X. Questo richiede una vera rivoluzione sociale. Come si può definire una tale rivoluzione? Per realizzare il progetto ecosocialista non basteranno riforme parziali. Potremmo fare riferimento a una nota di Walter Benjamin, a margine delle sue tesi Sul concetto di storia(1940): “Marx diceva che le rivoluzioni sono la locomotiva della storia mondiale. Ma le cose potrebbero andare diversamente. È possibile che le rivoluzioni siano l’atto con cui gli esseri umani che viaggiano sul treno attivano i freni di emergenza”. Traduzione in termini del XXI secolo: siamo tutti passeggeri di un treno suicida, che si chiama Civiltà industriale capitalista moderna. Questo treno sta precipitando verso un baratro catastrofico: il cambiamento climatico. L’azione rivoluzionaria mira a fermarlo – prima che sia troppo tardi.
XI. L’ecosocialismo è allo stesso tempo un progetto per il futuro e una strategia per la lotta qui e ora. Non si tratta di aspettare che “le condizioni siano mature”. È necessario provocare la convergenza tra lotte sociali ed ecologiche e combattere le iniziative più distruttive dei poteri al servizio del capitale. Questo è ciò che Naomi Klein ha chiamato Blockadia. All’interno di mobilitazioni di questo tipo durante le lotte possono emergere una coscienza anticapitalista e un interesse per l’ecosocialismo. Proposte come il Green New Deal fanno parte di questa lotta, nelle loro forme radicali, che richiedono l’effettiva rinuncia alle energie fossili – ma non in quelle limitate al riciclaggio del “capitalismo verde”.

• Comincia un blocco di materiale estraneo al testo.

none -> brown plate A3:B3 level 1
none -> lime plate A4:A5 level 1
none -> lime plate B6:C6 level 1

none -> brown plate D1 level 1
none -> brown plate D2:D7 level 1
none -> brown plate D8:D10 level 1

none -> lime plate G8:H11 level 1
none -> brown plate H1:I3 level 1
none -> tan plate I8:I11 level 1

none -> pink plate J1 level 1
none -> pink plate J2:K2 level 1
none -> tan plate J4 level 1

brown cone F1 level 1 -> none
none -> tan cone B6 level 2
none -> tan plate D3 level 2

XII. Chi è il soggetto di questa lotta? Il dogmatismo operaio/industrialista del secolo scorso non è più attuale. Le forze ora in prima linea nel confronto sono i giovani, le donne, gli indigeni e i contadini. Le donne sono molto presenti nella formidabile rivolta giovanile lanciata dall’appello di Greta Thunberg – una delle grandi fonti di speranza per il futuro. Come ci spiegano le ecofemministe, questa massiccia partecipazione delle donne alle mobilitazioni deriva dal fatto che sono le prime vittime dei danni del sistema all’ambiente. I sindacati cominciano qua e là a partecipare anche loro. Questo è importante perché, in ultima analisi, non possiamo superare il sistema senza la partecipazione attiva dei lavoratori delle città e delle campagne, che costituiscono la maggioranza della popolazione. La prima condizione, in ogni movimento, è associare obiettivi ecologici (chiusura di miniere di carbone o di pozzi di petrolio, o di centrali termiche, ecc.) con la garanzia di impiego per tutti lavoratori che vi sono occupati.
XIII. Abbiamo qualche possibilità di vincere questa battaglia, prima che sia troppo tardi? A differenza dei cosiddetti “catastrofisti” che proclamano clamorosamente che la catastrofe è inevitabile e che ogni resistenza è inutile, noi pensiamo che il futuro sia aperto. Non c’è garanzia che questo futuro sia ecosocialista: questo è l’oggetto di una scommessa in senso pascaliano, in cui impegniamo tutte le nostre forze, in un “lavoro per l’incertezza”. Ma come diceva Bertolt Brecht, con grande e semplice saggezza: “Coloro che combattono possono perdere. Chi non combatte ha già perso”.